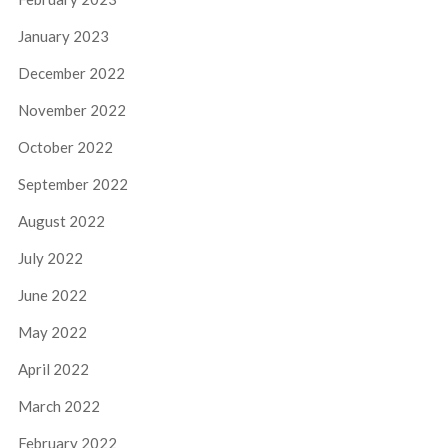
January 2023
December 2022
November 2022
October 2022
September 2022
August 2022
July 2022
June 2022
May 2022
April 2022
March 2022
February 2022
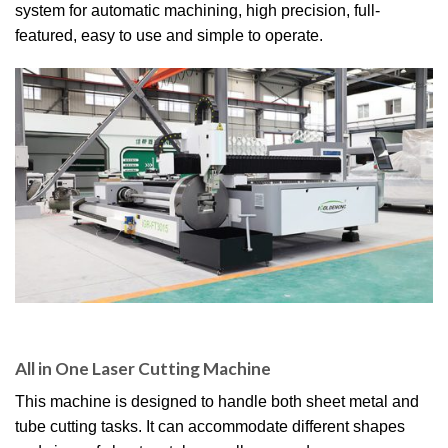
system for automatic machining, high precision, full-
featured, easy to use and simple to operate.
All in One Laser Cutting Machine
This machine is designed to handle both sheet metal and
tube cutting tasks. It can accommodate different shapes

▬▬▬▬▬▬▬▬▬▬

# Instructions to follow
Reproduce the text of all the rows above word for word, leaving the pictures out.

# Answer
January 2023
December 2022
November 2022
October 2022
September 2022
August 2022
July 2022
June 2022
May 2022
April 2022
March 2022
February 2022
system for automatic machining, high precision, full-
featured, easy to use and simple to operate.
All in One Laser Cutting Machine
This machine is designed to handle both sheet metal and
tube cutting tasks. It can accommodate different shapes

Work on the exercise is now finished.